Tout en images mais sans texte, l’ouvrage a ironiquement profité de cette autre prise de risque de l’auteur et de ses éditeurs : « Si tu proposes un livre en noir et blanc, muet, à un éditeur… […] Rien ne prédisait que ça allait fonctionner. Je l’ai fait par envie de le voir exister. […] Et puis finalement, le succès ».

Simon Liberman, l’un de ses éditeurs, confirme : la première édition fut tirée à 4000 exemplaires, un départ assez classique ; mais il a été réédité immédiatement à 4000 de plus, se doutant de son probable succès. Mais il a fallu rapidement en imprimer bien davantage, jusqu’à être publié à l’étranger, dans pas loin d’une vingtaine de pays. On peut citer une partie de l’Asie avec Taïwan, la Chine, la Corée du Sud, quelques pays d’Amérique du Sud et d’Europe, la Russie, les États-Unis… Le succès tient en grande partie dans le sujet et son universalité, couplé au « muet » qui le rend d’autant plus accessible. Matthias parle de ce « pouvoir-là du dessin, […] de communiquer sans frontières, [qui est] génial », et qui lui a permis de rencontrer des lecteurs chinois, mexicains, roumains, etc.
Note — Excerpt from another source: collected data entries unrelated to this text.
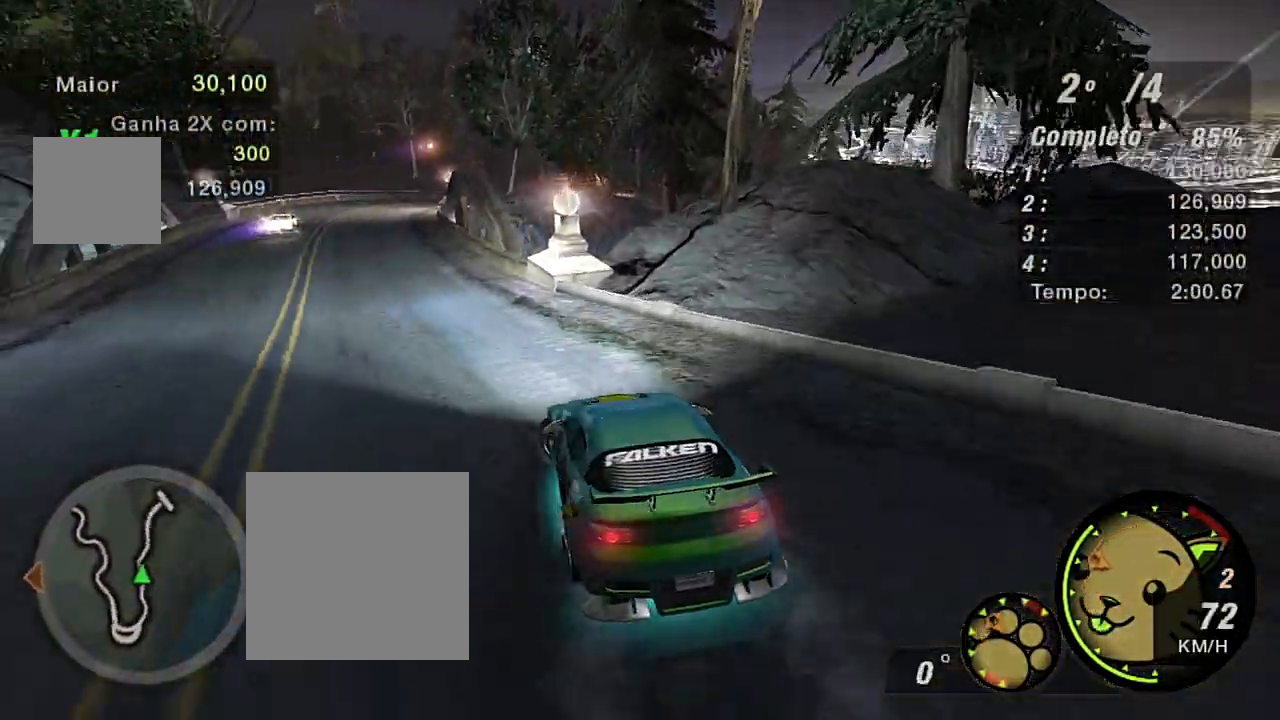
{"buttons": ["R2"], "left_stick": "up-right", "right_stick": "center", "events": [[67, "left_stick", "center"], [434, "left_stick", "up-right"]]}
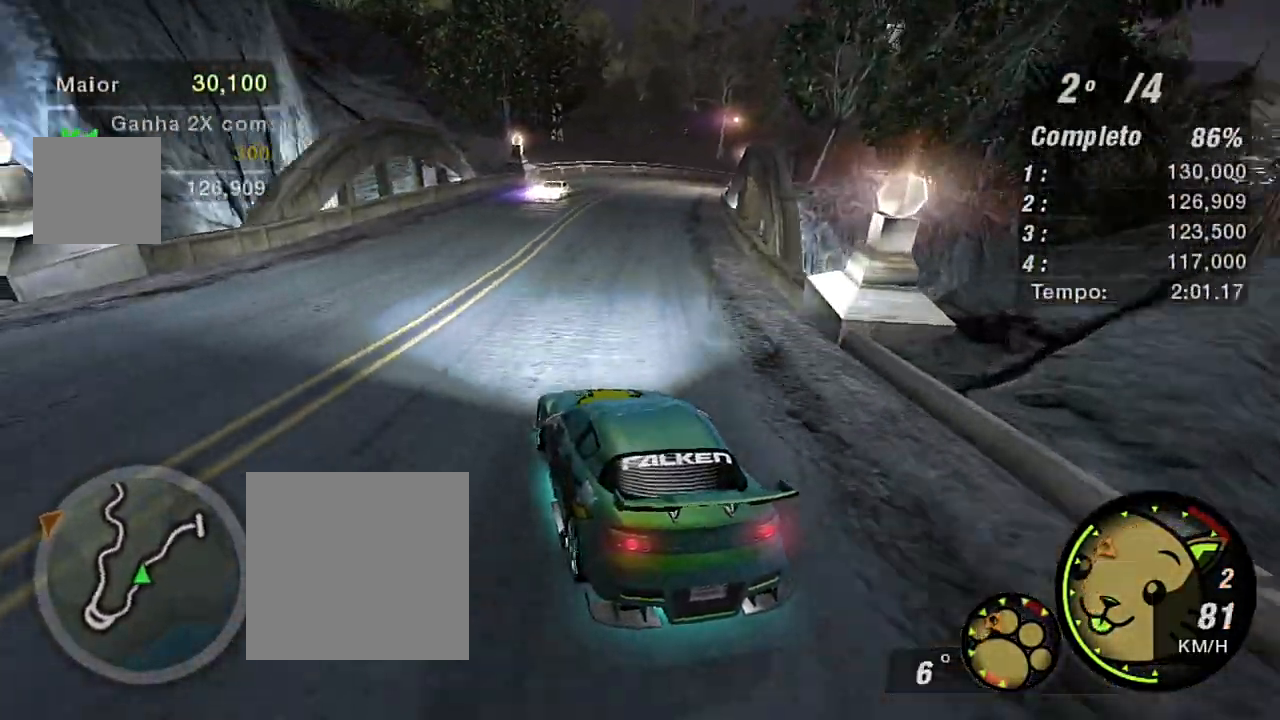
{"buttons": ["R2"], "left_stick": "up-right", "right_stick": "center", "events": []}
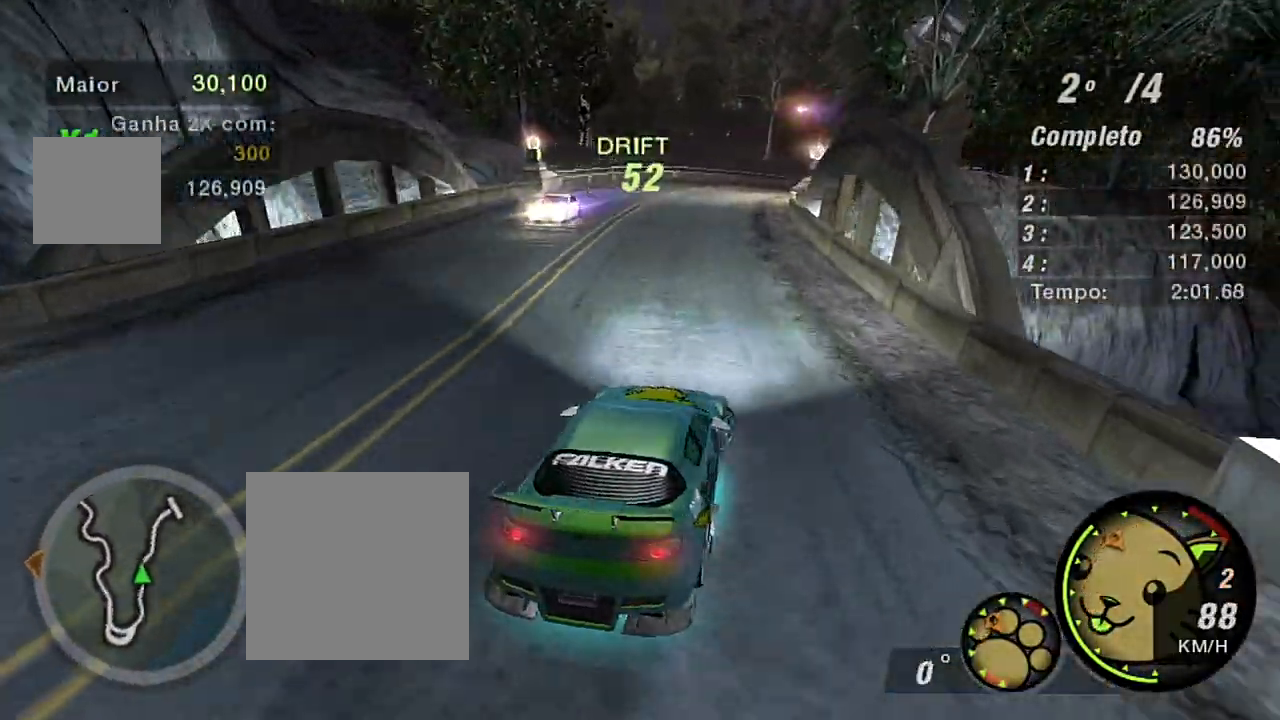
{"buttons": ["R2"], "left_stick": "left", "right_stick": "center", "events": [[133, "left_stick", "left"]]}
La figure de Jim Curious, à l’international © Matthias Picard
Jim Curious apparaît même entre les mains de la petite Amanda de Mikhaël Hers (2018)
© Capture d’écran de la Page YouTube Arte Cinéma



L’envie d’en faire un autre fut immédiate. « Continuer les recherches avec la 3D, des choses pas faites ». L’idée d’aborder la jungle vint rapidement, mais le projet avait besoin de mûrir, et en parallèle, M – Matthieu Chedid –, est venu l’aborder pour une mission d’illustration qui l’occupa un temps. Et ce n’est qu’à partir de 2017, que Jim Curious revint dans les carnets de son dessinateur, pour une parution deux ans plus tard.

Matthias souligne que « 2024 n’est pas un éditeur comme les autres, qu’ils ne [lui] ont jamais mis la pression », même si la stratégie aurait pu être d’enchaîner les ouvrages après le premier succès, dans l’idée d’une série, l’artiste insiste sur sa liberté de créer, de faire d’autres choses. Il ajoute qu’avec davantage de temps, et un « recul graphique », il a pu continuer à explorer la technique et aller plus loin dans les détails. « Il y a des pages, des endroits, où il y a encore plus de défis […] même si le lecteur ne s’en rend pas compte ». Et le résultat a payé : après sept ans, le public et la critique ont été au rendez-vous, et il a même été nommé Prix littéraire du Grand Est, Catégorie Illustration : BD et roman graphique. Chapeau, l’artiste. Dans un monde qui court après la productivité, voici une belle leçon de patience, au service de la qualité.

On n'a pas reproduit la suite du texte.